**Work task**
Scan the records for the string "StateOutFlows", then copy each line that has it.

-------- Records to use --------

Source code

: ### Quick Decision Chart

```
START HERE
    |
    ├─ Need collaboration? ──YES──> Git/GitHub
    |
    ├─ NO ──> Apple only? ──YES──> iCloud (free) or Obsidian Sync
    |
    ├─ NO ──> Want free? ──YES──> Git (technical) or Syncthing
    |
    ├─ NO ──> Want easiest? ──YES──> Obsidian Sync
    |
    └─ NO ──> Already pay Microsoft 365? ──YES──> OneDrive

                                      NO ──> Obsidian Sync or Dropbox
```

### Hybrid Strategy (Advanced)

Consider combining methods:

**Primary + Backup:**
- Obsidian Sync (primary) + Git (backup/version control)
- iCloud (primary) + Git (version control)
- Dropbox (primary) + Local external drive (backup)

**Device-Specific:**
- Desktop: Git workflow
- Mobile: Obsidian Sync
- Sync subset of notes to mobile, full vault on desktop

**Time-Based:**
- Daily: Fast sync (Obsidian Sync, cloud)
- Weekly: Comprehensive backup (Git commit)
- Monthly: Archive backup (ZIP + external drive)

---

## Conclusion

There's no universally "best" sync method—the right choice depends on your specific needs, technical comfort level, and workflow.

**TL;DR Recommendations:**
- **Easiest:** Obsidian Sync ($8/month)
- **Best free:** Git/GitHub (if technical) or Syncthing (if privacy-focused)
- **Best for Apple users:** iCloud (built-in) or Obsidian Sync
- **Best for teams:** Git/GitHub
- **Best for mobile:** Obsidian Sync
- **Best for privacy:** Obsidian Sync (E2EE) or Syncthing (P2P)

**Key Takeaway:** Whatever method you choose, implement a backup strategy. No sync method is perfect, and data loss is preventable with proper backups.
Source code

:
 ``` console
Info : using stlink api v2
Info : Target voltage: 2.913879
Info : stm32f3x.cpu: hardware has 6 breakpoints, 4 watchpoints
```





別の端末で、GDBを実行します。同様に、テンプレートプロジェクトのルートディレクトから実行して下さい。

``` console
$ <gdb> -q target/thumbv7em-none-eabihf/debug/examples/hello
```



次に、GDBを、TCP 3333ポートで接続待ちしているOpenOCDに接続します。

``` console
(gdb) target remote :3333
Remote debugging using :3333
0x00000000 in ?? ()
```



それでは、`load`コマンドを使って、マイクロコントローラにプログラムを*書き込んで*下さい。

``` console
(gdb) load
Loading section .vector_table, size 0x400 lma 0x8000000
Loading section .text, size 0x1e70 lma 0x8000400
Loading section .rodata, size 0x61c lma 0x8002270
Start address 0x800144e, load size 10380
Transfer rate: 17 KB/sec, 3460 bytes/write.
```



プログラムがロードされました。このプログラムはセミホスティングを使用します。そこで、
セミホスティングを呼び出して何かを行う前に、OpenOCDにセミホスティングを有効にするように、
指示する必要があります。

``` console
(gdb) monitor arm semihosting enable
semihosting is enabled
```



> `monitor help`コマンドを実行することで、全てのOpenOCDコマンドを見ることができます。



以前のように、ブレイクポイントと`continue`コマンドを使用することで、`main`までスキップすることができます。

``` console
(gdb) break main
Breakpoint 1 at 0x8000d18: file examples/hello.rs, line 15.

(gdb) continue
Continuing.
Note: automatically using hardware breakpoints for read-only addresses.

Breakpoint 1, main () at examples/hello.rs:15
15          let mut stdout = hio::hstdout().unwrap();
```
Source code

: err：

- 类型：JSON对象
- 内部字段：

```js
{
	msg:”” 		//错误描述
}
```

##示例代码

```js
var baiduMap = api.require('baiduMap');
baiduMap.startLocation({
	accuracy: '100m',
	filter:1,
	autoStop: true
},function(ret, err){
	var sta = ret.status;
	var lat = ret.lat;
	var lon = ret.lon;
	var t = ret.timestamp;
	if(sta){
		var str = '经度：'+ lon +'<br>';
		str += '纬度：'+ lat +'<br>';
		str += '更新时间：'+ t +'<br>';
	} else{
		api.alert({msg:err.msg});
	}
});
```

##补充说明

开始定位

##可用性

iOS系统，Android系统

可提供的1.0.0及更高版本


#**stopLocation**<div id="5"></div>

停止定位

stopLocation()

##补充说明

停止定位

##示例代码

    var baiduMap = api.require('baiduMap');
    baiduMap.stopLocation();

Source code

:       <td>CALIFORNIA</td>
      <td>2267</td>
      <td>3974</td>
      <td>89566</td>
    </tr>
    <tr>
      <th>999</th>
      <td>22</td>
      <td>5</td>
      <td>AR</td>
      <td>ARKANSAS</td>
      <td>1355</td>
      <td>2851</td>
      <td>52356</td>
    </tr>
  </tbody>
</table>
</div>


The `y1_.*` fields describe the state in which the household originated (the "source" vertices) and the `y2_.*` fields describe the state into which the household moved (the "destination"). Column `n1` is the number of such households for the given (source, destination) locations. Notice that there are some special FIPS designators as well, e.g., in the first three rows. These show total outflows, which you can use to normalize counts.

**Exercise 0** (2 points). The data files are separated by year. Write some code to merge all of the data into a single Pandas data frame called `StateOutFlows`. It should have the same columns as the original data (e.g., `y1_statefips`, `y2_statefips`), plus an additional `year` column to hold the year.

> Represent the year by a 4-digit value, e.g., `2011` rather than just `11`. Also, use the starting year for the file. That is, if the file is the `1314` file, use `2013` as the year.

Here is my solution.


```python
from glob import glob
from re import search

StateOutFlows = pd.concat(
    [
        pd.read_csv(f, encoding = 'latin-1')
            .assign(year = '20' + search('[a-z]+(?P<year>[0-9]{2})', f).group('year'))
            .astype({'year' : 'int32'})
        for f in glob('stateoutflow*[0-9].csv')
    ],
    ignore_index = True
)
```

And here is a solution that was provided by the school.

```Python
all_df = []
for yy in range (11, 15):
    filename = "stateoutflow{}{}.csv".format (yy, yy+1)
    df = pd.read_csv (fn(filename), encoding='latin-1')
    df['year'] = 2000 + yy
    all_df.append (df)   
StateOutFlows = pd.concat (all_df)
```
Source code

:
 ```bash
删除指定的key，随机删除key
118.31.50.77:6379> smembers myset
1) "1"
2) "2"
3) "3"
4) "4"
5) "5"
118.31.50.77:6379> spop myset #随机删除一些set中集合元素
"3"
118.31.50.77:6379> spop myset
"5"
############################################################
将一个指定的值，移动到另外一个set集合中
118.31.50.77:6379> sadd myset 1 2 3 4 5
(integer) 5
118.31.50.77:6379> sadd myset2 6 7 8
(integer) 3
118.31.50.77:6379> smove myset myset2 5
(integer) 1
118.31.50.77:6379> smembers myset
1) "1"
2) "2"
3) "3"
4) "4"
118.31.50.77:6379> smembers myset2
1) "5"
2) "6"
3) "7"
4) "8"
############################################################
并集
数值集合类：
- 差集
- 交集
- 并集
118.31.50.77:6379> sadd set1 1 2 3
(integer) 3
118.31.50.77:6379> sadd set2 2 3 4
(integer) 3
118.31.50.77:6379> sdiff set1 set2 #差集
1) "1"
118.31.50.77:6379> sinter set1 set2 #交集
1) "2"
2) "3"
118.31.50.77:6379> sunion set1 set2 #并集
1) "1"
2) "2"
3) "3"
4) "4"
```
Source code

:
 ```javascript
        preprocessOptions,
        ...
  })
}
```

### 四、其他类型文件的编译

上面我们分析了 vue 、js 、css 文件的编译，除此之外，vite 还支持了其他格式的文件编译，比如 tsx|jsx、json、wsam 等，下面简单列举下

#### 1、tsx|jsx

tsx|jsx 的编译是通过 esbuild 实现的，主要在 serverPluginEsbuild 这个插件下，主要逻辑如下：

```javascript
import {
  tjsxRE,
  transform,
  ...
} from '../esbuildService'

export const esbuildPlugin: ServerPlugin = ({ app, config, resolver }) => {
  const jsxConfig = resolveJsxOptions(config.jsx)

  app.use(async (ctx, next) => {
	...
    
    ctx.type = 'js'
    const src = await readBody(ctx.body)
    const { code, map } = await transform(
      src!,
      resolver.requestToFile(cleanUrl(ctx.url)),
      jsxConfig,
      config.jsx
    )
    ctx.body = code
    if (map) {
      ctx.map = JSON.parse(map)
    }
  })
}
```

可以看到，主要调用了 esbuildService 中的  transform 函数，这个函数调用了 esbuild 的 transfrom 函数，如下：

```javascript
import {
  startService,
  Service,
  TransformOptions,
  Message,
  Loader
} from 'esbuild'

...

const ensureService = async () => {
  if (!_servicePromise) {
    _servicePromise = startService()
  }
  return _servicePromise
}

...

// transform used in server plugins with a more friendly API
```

--------

**Solution to this exercise**
**Exercise 0** (2 points). The data files are separated by year. Write some code to merge all of the data into a single Pandas data frame called `StateOutFlows`. It should have the same columns as the original data (e.g., `y1_statefips`, `y2_statefips`), plus an additional `year` column to hold the year.
StateOutFlows = pd.concat(
StateOutFlows = pd.concat (all_df)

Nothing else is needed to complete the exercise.